Gib aus dem Text über die »Tartuffe«-Aufführung den Abschnitt wortgetreu wieder, der mit „In der Titelrolle“ beginnt und mit „Mai 1664 verboten.“ endet.

Vorgegebener Text:
::::
Theatersaison startet mit »Tartuffe«

Von Stefanie Westing
Espelkamp (WB). Noch bevor sich der Vorhang hebt, dröhnt die Musik von »I need a hero« durch das Neue Theater. Und genau um eben jenen - vermeintlichen - Helden drehte sich das Schauspiel »Tartuffe«, mit dem das Volksbildungswerk am Sonntagabend vor nicht ganz ausverkauftem Haus die neue Theatersaison eröffnete.

In der Titelrolle glänzte dabei einmal mehr Jörg Pleva, der sich auf das Werk von Jean-Baptiste Poquelin, genannt Molière (1622 bis 1673), spezialisiert hat und bereits im vergangenen Jahr als »Der Geizige« die Herzen des Espelkamper Publikums eroberte. Wer allerdings meinte, bei »Tartuffe« - immerhin als Komödie ausgewiesen - kämen die Lachmuskeln genauso zum Einsatz wie beim »Geizigen«, wurde eines Besseren belehrt. Zu ernst war dazu der Hintergrund um Täuschung und Betrug. Molière war mit »Tartuffe« seiner Zeit voraus: Während man heute zumindest an einigen Stellen schmunzeln oder lachen kann, fanden König Ludwig XIV. und seine Gefolgschaft das mit Bibelzitaten gespickte Schauspiel wohl weniger lustig, und so wurde es kurz nach der Uraufführung am 12. Mai 1664 verboten.
Der Inhalt ist schnell erzählt: Tartuffe (Pleva) nistet sich im Haus des wohlhabenden Pariser Bürgers Orgon (Peter Schmidt-Pavloff) ein, der dem angeblich großherzigen Mann - genau wie seine Mutter (Heidemarie Wenzel) - nicht nur blind vertraut, sondern blind wird vor Vertrauen und ihm sogar seine Tochter Marianne (Jessica Higgings) zur Frau geben will, obwohl die eigentlich dem Schauspieler Valère (Florian Tabor) versprochen ist. Nichts will Orgon hören, was gegen Tartuffe spricht - ob es nun von seiner Frau Elmire (Jana Rudwill), von Schwager Cléante (Rafael Hilpert) oder Zofe Dorine (Marlise Fischer) vorgebracht wird. Sohn Damis (Markus Mössmer) wird sogar aus dem Haus gejagt, als er seinem Vater berichtet, Tartuffe habe sich Stiefmutter Elmire unsittlich genähert. Am Ende klärt sich natürlich alles, Tartuffe wird verhaftet, Orgon und seine Familie bekommen das zuvor an Tartuffe überschriebene Haus zurück. In einem Staat, der keine Falschheit duldet, würden Heuchler und Betrüger eben ertappt und ihrer gerechten Strafe zugeführt, bemerkt Cléante am Schluss - die Moral wurde von Molière also nicht vergessen, kam aber, zumindest für Verhältnisse des 17. Jahrhunderts, vermutlich etwas spät.
::::
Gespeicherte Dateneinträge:
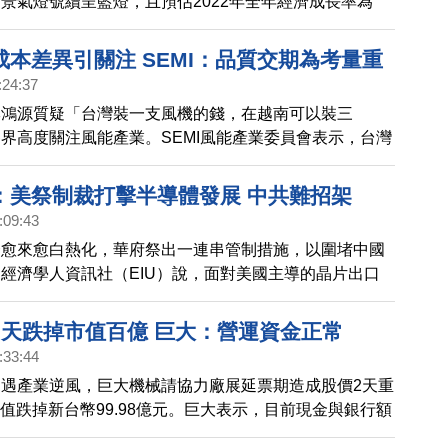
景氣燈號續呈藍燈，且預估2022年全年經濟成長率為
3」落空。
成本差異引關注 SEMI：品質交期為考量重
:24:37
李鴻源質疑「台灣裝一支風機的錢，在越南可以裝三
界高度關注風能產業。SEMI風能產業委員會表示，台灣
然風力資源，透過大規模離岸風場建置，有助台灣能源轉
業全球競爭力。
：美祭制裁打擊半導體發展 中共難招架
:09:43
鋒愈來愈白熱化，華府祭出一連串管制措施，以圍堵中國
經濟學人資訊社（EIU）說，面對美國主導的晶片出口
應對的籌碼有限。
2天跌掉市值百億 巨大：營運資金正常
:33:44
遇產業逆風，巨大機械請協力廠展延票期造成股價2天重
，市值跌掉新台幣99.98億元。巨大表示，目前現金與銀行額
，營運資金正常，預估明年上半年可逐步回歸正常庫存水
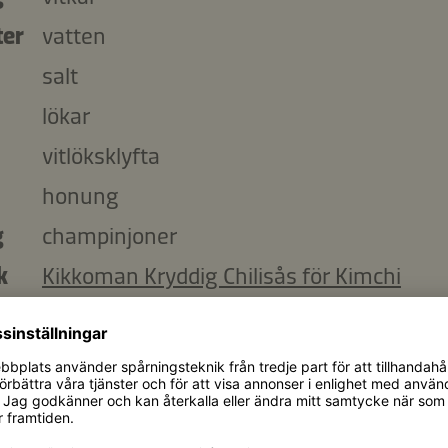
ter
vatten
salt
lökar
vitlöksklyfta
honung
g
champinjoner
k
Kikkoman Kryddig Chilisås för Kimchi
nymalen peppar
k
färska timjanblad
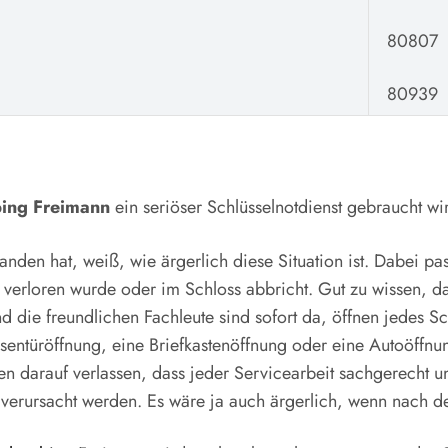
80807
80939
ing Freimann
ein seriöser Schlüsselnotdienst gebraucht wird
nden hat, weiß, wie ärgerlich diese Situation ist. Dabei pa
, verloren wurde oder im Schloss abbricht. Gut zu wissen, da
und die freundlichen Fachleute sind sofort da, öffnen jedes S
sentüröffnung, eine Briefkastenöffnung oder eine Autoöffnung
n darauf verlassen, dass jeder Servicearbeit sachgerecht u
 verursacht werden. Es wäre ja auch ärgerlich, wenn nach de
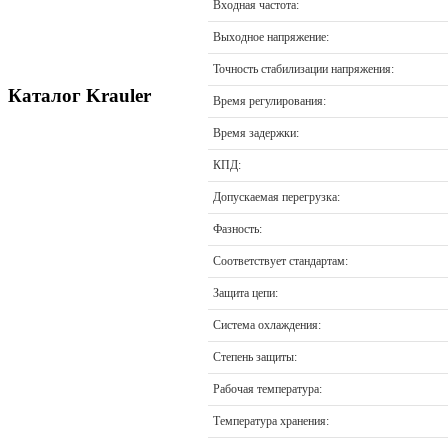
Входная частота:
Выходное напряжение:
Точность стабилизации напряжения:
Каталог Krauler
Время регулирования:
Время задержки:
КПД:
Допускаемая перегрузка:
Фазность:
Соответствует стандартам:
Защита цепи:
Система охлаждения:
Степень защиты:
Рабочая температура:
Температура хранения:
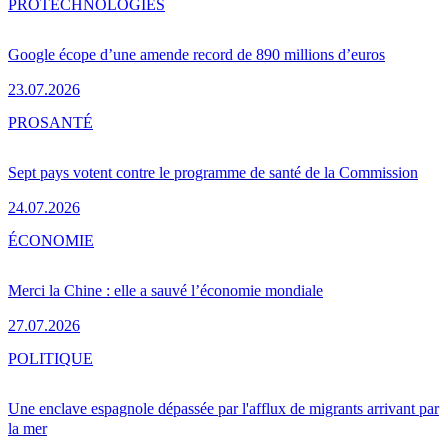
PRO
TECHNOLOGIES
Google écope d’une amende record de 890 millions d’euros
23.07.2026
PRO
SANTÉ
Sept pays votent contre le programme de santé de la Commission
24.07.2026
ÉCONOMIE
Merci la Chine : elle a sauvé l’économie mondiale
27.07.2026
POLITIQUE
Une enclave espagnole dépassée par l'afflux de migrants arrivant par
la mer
::::
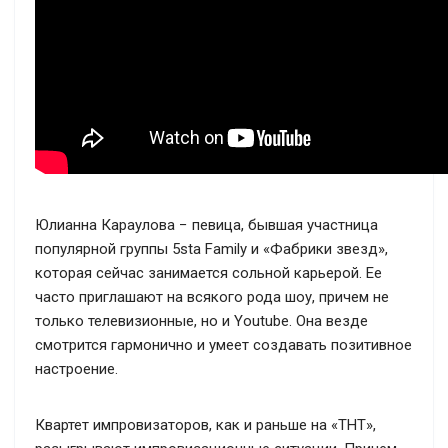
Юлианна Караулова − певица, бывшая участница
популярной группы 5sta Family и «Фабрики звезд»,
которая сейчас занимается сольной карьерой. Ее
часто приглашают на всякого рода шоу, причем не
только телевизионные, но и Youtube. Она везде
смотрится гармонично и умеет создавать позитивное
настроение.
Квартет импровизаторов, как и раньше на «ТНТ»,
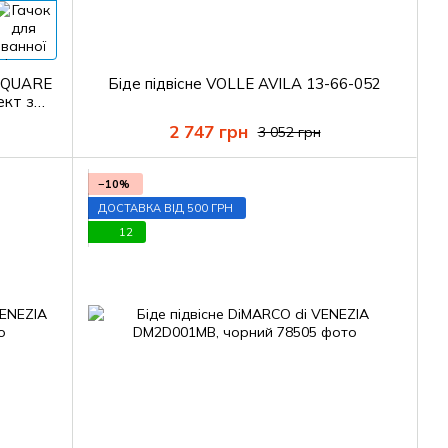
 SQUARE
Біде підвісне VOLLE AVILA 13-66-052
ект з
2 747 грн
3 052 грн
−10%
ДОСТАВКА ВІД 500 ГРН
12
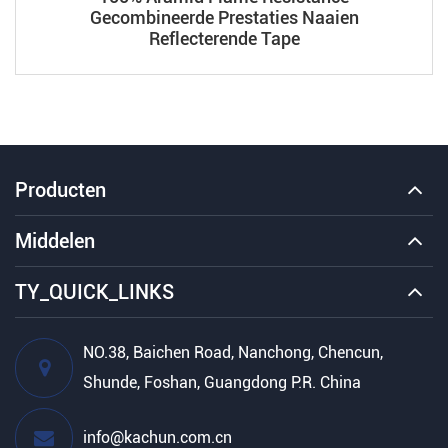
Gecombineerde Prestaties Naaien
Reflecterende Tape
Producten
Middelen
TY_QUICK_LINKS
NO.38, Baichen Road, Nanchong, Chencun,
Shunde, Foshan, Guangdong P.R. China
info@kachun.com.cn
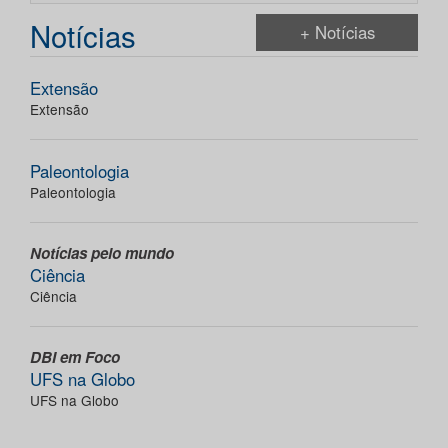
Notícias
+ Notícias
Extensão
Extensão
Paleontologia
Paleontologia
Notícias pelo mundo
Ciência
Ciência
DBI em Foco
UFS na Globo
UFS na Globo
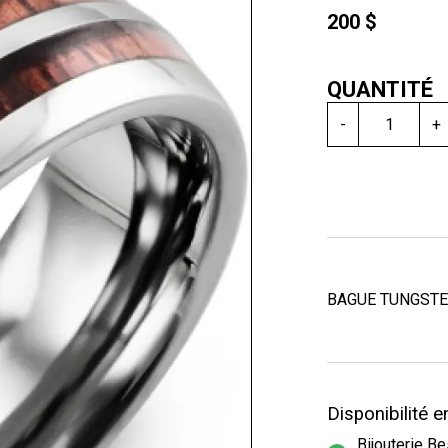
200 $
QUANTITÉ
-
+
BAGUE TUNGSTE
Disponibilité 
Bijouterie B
::::
Schriftliche Antwort:
In der Titelrolle glänzte dabei einmal mehr Jörg Pleva, der sich auf das Werk von Jean-Baptiste Poquelin, genannt Molière (1622 bis 1673), spezialisiert hat und bereits im vergangenen Jahr als »Der Geizige« die Herzen des Espelkamper Publikums eroberte. Wer allerdings meinte, bei »Tartuffe« - immerhin als Komödie ausgewiesen - kämen die Lachmuskeln genauso zum Einsatz wie beim »Geizigen«, wurde eines Besseren belehrt. Zu ernst war dazu der Hintergrund um Täuschung und Betrug. Molière war mit »Tartuffe« seiner Zeit voraus: Während man heute zumindest an einigen Stellen schmunzeln oder lachen kann, fanden König Ludwig XIV. und seine Gefolgschaft das mit Bibelzitaten gespickte Schauspiel wohl weniger lustig, und so wurde es kurz nach der Uraufführung am 12. Mai 1664 verboten.